Aus dem reichhaltigen Sortiment schöpfen.

Denn gerade umweltbewusste VerbraucherInnen schätzen den Recyclingaspekt, der bei allen Produkten des Basislagers im Mittelpunkt steht. So nimmt der Verein seine verantwortungsvolle Aufgabe nicht nur gegenüber einzelnen Menschen, sondern auch der Umwelt gegenüber wahr. Monatlich gehen laut Angabe des Projektleiters Jörg Broux gut sechs Tonnen Bekleidung und acht bis neun Tonnen Trödel und Möbel durch den Laden. Wenn man bedenkt, dass all diese Dinge für den Kreislauf der Ressourcen verlorengingen, ist auch dieser Part der engagierten Vereinsarbeit überaus wichtig.
Neben dem ökologischen Aspekt der Weiterverwertung von gespendeten Möbeln, Geschirr und Bekleidung ist der BfO eine wahre Fundgrube bürgerschaftlichen Engagements. Seit der Gründung des Vereins 1994 ist das Angebot für Menschen in extremen Lebenslagen vielfältig erweitert worden, erklärt Natalie Krybus. Besonders die Hilfe zur Selbsthilfe ermöglicht dauerhafte gesellschaftliche Teilhabe.
Ziel des Projektes ist unter anderem, Langzeitarbeitslosen und anderen Menschen mit im Fachjargon sogenannten „Vermittlungshemmnissen“ eine angemessene Beschäftigung zu geben und ihnen so den Wiedereinstieg in den ersten Arbeitsmarkt zu ermöglichen. Dazu werden die MitarbeiterInnen in verschiedenen Berufsfeldern wie Lagerhaltung, Verkauf, Logistik und Recycling auf betriebliche Anforderungen vorbereitet.

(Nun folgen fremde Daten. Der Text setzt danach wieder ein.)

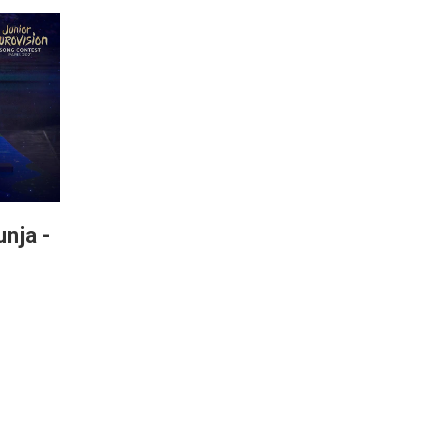
unja -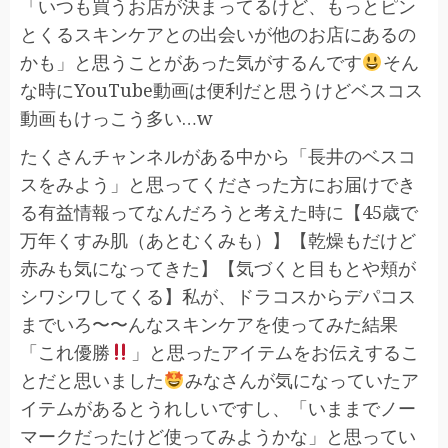
「いつも買うお店が決まってるけど、もっとピン
とくるスキンケアとの出会いが他のお店にあるの
かも」と思うことがあった気がするんです
そん
な時にYouTube動画は便利だと思うけどベスコス
動画もけっこう多い…w
たくさんチャンネルがある中から「長井のベスコ
スをみよう」と思ってくださった方にお届けでき
る有益情報ってなんだろうと考えた時に【45歳で
万年くすみ肌（あとむくみも）】【乾燥もだけど
赤みも気になってきた】【気づくと目もとや頬が
シワシワしてくる】私が、ドラコスからデパコス
までいろ〜〜んなスキンケアを使ってみた結果
「これ優勝
」と思ったアイテムをお伝えするこ
とだと思いました
みなさんが気になっていたア
イテムがあるとうれしいですし、「いままでノー
マークだったけど使ってみようかな」と思ってい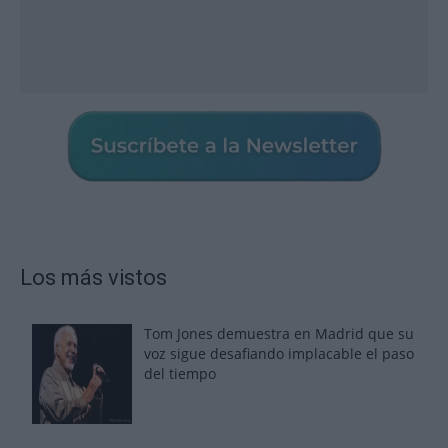
Los más vistos
Tom Jones demuestra en Madrid que su
voz sigue desafiando implacable el paso
del tiempo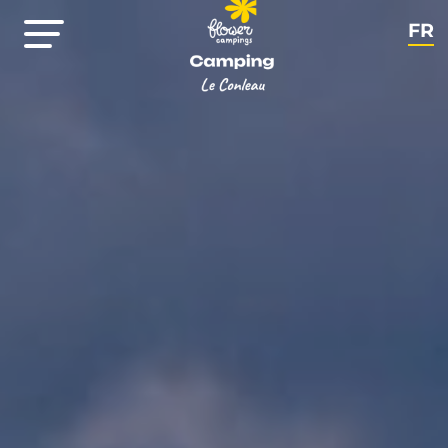
FR
EN
NL
DE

Im Gebirge ist besonders die Gemeinschaft unter den Wanderern gefragt – gegenseitiges Vertrauen ist oberstes Gebot und gemeinsam kommt man sicherer ans Ziel. So sind auch im Basislager Hilfe, Vertrauen, Verständnis und Respekt Werte, die groß geschrieben werden. Eine langjährige Mitarbeiterin beschreibt sehr anschaulich, was ihr Arbeitsplatz für sie bedeutet: „Jeder Mensch bringt seine Vergangenheit, sein Leben in den Arbeitsalltag. Man lacht zusammen und weint zusammen, man entwickelt sich gemeinsam. Jede Emotion, jeder Konflikt hat bei uns seine Berechtigung und seinen Raum, doch genau das schweißt zusammen – wie eine Familie – und belebt das tägliche Miteinander.“ So versteht sich der Verein Bürger für Obdachlose e.V. mit seinem Arbeitsprojekt Basislager auch als ein soziales Unternehmen, das mit Engagement und Herz gegen Armut, Arbeitslosigkeit und soziale Ausgrenzung sozial-ökonomisch vorgeht.